OPEN SESAME: B.C. financial institutions might be primed for less regulation than
Will COVID-19 be the shock that finally shakes up our stodgy (and expensive) payment systems?
If you’re like me, you have a small pile of change on your dresser or bedside table. It’s been making the rounds of your pants and jacket pockets for months. As the COVID-19 pandemic has mandated a shift to contactless payment—the tap of a credit card or scan of a phone app—those coins have become excess baggage.
And the change could be permanent. “You have a whole swath of the population that’s been forced to adopt financial technology,” observes Steve Marshall, CEO of RevoluGroup Canada, a Vancouver-based digital payments startup. “There’s no going back.”
Indeed, Marshall foresees the transition accelerating as early adopters urge their family and friends to download apps for things as simple as chipping in for a colleague’s retirement present. Eventually, he predicts, banks will experience a tipping point like that already felt by travel agencies and photo-finishing shops, when consumers move en masse to a cheaper, easier digital solution.
It’s already happening in Europe, says the globe-trotting Brit, who led a reverse takeover of a mineral exploration company listed on the TSX Venture Exchange in 2016 to create RevoluGroup and pivot to digital payments. Today’s cash-free COVID economy is further pressuring Canada’s government to create a legal framework for so-called open banking.
The concept got its start more than a decade ago in China, where phone apps such as Alipay and WeChat became increasingly popular for day-to-day transactions. Recognizing a viable innovation, Chinese authorities began developing regulations for digital payments.
Not long after, public revulsion at the bailouts of commercial banks following the 2008-09 credit crisis prompted the European Central Bank to explore ways to increase competition in the financial sector, in the hope that, in the future, no institution would be “too big to fail.” One way was to encourage financial technology, or fintech, that could compete with the banks for at least parts of their business.
The first version of PSD (Payment Services Directive) gave banks the exclusive right to take deposits but forced them to give up their data to licensed third parties for payments and other services. Now account holders could authorize a fintech provider to have access to their account information on demand. That meant fintechs could offer ways of transferring funds that were convenient for consumers and less costly for merchants.
PSD2 took that process further by issuing fintechs account codes similar to those of banks that are recognized by financial institutions worldwide. They could now directly issue payment instruments such as credit or debit cards or phone apps to access the accounts that consumers held with banks. On May 21, RevoluGroup became one of only five companies so far—the others include Facebook and Google—to hold a PSD2 licence.
“The first thing we did was create our own Visa card,” Marshall says. Unlike past branded cards, it wasn’t done in partnership with a bank. The company aims to operate in market segments from remittances to real estate to e-gaming.
Marshall uses the example of sending e-cash to a brother who’s lost his wallet while travelling in Thailand: you can send cash from your bank account to his phone that will be accepted wherever a Visa card would be, for a fraction of the cost of a wire transfer. Or, thinking bigger, say you’re buying a property in Arizona; you can transfer the money direct to the seller’s agent or lawyer, all for a more competitive exchange rate and lower fees than any bank would offer.

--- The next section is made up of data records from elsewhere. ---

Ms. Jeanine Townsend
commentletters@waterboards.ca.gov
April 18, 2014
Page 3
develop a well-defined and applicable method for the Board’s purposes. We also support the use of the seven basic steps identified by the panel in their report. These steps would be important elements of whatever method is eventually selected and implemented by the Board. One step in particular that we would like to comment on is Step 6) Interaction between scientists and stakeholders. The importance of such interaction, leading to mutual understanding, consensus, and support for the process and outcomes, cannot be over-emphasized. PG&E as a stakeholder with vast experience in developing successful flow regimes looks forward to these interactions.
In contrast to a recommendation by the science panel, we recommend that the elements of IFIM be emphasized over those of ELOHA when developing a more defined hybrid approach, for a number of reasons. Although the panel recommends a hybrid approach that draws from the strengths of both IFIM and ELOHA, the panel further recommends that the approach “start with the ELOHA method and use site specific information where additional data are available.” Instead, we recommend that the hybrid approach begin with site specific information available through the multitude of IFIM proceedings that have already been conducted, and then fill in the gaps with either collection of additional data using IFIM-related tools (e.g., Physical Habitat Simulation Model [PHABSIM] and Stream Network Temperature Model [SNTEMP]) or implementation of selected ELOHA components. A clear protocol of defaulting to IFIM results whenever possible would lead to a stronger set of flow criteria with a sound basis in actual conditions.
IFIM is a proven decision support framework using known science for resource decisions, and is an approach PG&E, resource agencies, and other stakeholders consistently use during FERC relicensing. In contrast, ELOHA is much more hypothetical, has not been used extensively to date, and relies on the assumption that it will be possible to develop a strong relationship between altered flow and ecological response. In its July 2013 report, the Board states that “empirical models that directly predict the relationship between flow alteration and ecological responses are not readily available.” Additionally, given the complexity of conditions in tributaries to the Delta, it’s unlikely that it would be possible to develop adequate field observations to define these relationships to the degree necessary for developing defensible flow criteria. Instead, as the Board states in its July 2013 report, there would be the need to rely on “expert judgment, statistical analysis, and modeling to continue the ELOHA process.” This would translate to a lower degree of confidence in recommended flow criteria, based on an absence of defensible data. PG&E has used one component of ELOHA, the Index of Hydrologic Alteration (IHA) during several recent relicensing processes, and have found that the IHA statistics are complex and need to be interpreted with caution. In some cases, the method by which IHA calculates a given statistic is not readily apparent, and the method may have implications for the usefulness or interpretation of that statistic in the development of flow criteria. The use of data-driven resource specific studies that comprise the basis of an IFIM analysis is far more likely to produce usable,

For now, this service is only available in euros through RevoluGroup’s branch in Barcelona (where the development team is based). But Marshall hopes it will soon be able to operate in Canada, too. Pushed by the ECB to create its own open banking framework, Ottawa created a task force last year to study the issue. Though its report has been delayed by COVID, many still hope for a document making recommendations for legislation this fall.
RevoluGroup is far from the only Canadian fintech eagerly awaiting the advent of regulated open banking in Canada. The founders of B.C.-based Clearly Payments, though, are happy to see the federal government take its time and hear from all the stakeholders. They don’t want the country’s banking oligopoly disrupted only to have it replaced by a handful of multinational tech giants.
“Open banking at its core is about building that trust system where data can be easily shared to provide more personalized services, faster services and more security in certain ways,” says Kalle Radage, Clearly Payments director and technology lead. The key tools are so-called application program interfaces (APIs), secure data-sharing channels that enable any service provider of the account holder’s choosing to get in on the payments business. Clearly Payments works with medical and dental offices to embed payment systems into their practice management software, enabling them to circumvent credit-card transactions that might take days to process and cost $2,000 a month in fees.
“If we can access financial data for our merchants through APIs, we can make a financial adjudication decision much quicker, so that allows them to start taking payments much quicker,” says Clearly Payments CEO Chris Farmer. “Also, we get a more holistic story of their financial position that will affect the rates they are paying.”
Even in the absence of a legal framework, COVID-19 is driving adoption of electronic transfers. Since the pandemic hit, “we haven’t had one conversation with our clients that did not include contactless payments,” Farmer says. Further, considering the damage already done to the economy, “open banking can help facilitate a recovery.”